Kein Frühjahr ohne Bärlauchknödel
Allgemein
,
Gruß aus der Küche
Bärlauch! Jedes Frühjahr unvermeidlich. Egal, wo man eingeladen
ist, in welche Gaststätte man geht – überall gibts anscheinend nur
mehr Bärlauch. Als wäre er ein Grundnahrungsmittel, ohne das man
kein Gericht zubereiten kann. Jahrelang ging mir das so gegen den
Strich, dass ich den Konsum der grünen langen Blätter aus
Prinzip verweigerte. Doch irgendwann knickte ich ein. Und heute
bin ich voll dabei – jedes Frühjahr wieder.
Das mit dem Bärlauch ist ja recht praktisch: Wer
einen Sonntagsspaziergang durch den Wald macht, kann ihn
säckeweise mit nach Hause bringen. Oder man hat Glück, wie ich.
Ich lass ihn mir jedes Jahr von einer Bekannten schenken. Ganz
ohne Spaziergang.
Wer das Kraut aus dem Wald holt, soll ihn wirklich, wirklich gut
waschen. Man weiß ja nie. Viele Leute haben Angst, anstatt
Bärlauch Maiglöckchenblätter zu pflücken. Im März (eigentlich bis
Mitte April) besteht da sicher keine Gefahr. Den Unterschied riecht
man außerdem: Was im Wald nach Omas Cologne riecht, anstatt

- - - -

Could you retype exactly the lines above from the one containing "Bärlauch Maiglöckchenblätter zu" through the last line of the records, both included, and nothing else?

Bärlauch Maiglöckchenblätter zu pflücken. Im März (eigentlich bis
Mitte April) besteht da sicher keine Gefahr. Den Unterschied riecht
man außerdem: Was im Wald nach Omas Cologne riecht, anstatt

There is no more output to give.